Dans l’effervescence de la scène artistique contemporaine, la Turquie s’impose peu à peu comme un véritable vivier d’innovation, où les nouvelles technologies et la culture digitale se rencontrent afin de créer un art profondément ancré dans les réalités d’un monde globalisé. Petit tour d’horizon de ces créateurs visionnaires qui, via leur travail, prouvent qu’il est grand temps de prêter attention à l’art numérique ottoman.
Ils bousculent les conventions esthétiques tout en soulevant des questions sociétales, culturelles et politiques cruciales. Chacun de ces artistes, par son approche singulière, se veut le témoin du dynamisme et de l’audace de la scène artistique turque actuelle – incarnés par Beryl Bilici. Alors que la Turquie, et en particulier Istanbul, a longtemps été un carrefour culturel entre l’Orient et l’Occident, sa scène artistique se positionne à l’avant-poste dans l’exploration des nouveaux médiums numériques. Zoom sur cinq artistes turques prêts à façonner dès aujourd’hui les imaginaires de demain.
Cihad Caner
L’art de Cihad Caner oscille entre la photographie, la vidéo et la sculpture numérique. À travers ses œuvres, le natif d’Istanbul, aujourd’hui basé entre sa ville natale et Rotterdam, interroge l’impact des migrations et des frontières dans un monde de plus en plus numérisé. Son exploration des notions de déplacement et de citoyenneté trouve un écho dans ses installations immersives, où les mondes réels et virtuels s’entremêlent.

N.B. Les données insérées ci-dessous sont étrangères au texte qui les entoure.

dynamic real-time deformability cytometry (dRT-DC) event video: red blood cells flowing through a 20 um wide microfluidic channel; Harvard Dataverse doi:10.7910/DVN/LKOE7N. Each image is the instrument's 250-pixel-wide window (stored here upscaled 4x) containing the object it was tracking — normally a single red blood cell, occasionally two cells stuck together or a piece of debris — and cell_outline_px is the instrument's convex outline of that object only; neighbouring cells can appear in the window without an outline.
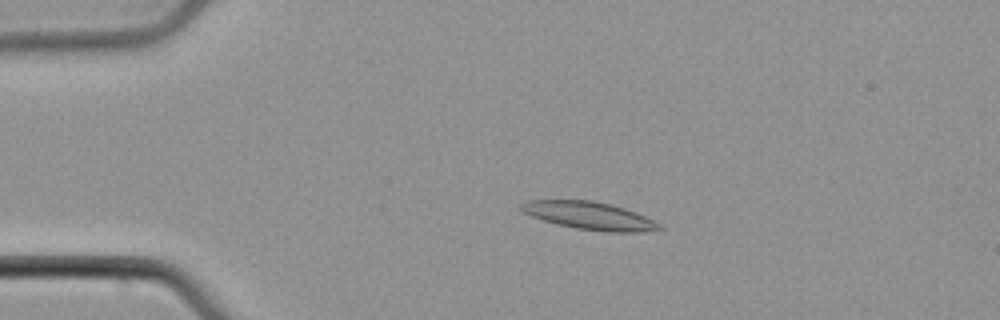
{"species": "common noctule bat (a hibernating species)", "species_latin": "Nyctalus noctula", "temperature_condition": "cold", "stored_images_in_passage": 51, "camera_frame_rate_fps": 3000, "um_per_image_px": 0.085, "animal": {"sex": "male", "body_mass_g": 21.5, "forearm_length_mm": 52.0}, "frame": {"image": 1, "passage_image": 12, "time_ms": 3.667, "image_size_px": [1000, 320], "cell_outline_px": [[664, 228], [644, 232], [608, 232], [576, 228], [556, 224], [532, 216], [524, 212], [520, 208], [520, 204], [528, 200], [592, 200], [624, 208], [636, 212], [660, 224]], "centroid_in_image_um": [50.11, 18.34], "position_along_channel_um": 34.9, "area_um2": 22.14}}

À 34, Cihad Caner met en lumière les récits invisibles et marginalisés, tout en transformant les limites géopolitiques en des éléments abstraits teintés d’activisme.
Yasin Arıbuğa et Toprak Fırat
Ce duo d’artistes a bâti un univers collaboratif fascinant, fusionnant la sculpture, la modélisation 3D et la performance numérique. Dans leur œuvre Somatic Flux, présentée récemment à Istanbul, les deux comparses abordent les thèmes du corps et de la transformation à l’ère des technologies immersives, plongeant le spectateur dans un espace liminal, où les humains se déforment, mutent, et finissent par devenir presque méconnaissables. Quoique volontiers fantasques et expérimentaux, leurs travaux défient notre perception de l’identité dans un monde où les corps se réinventent grâce à la réalité augmentée et virtuelle.
Beste İleri
Réputée pour son utilisation audacieuse de la réalité augmentée, Beste İleri s’est rapidement imposée comme une figure incontournable de la scène artistique numérique turque. Explorant les intersections entre le réel et le virtuel, ses œuvres révèlent des paysages dystopiques qui interrogent l’évolution de notre société à l’ère numérique. En abordant la question de l’accumulation massive de données, İleri questionne la manière dont ces flux d’informations redéfinissent notre perception de l’espace et du temps, tout en invitant le spectateur à réfléchir à des notions d’éthique liées à la consommation digitale.
Alican İnal
Alican İnal est un artiste aux pratiques pluridisciplinaires, dont les œuvres allient performances en direct, art sonore et installation numérique. Utilisant des algorithmes extraits de diverses intelligences artificielles, İnal parvient à réinterpréter des fragments de mémoire culturelle, créant des paysages numériques où les bribes du passé et les bruits du futur s’entrelacent. Depuis Londres, où il s’est installé, sa pratique questionne la manière dont les nouvelles technologies peuvent servir de vecteurs de mémoire, tout en ouvrant une réflexion sur la préservation de l’héritage culturel à l’ère du numérique.
Ebru Kurbak
Depuis ses débuts, au croisement des années 2000 et 2010, la pratique d’Ebru Kurbak se situe à la croisée des arts textiles et de l’électronique. Dans ses créations, l’artiste et chercheuse détourne les techniques traditionnelles pour y intégrer des outils numériques, créant des œuvres textiles interactives uniques, proposant une réflexion sur le rôle des femmes au sein de l’industrie technologique. Au passage, elle interroge également la place du travail manuel dans un univers de plus en plus automatisé. Par ce biais, Kurbak confronte les tensions entre tradition et innovation, tout en redonnant une nouvelle voix aux techniques artisanales par l’intégration de dispositifs programmables. Ses œuvres permettent ainsi une réflexion poignante sur la façon dont la technologie peut tisser de nouveaux récits collectifs.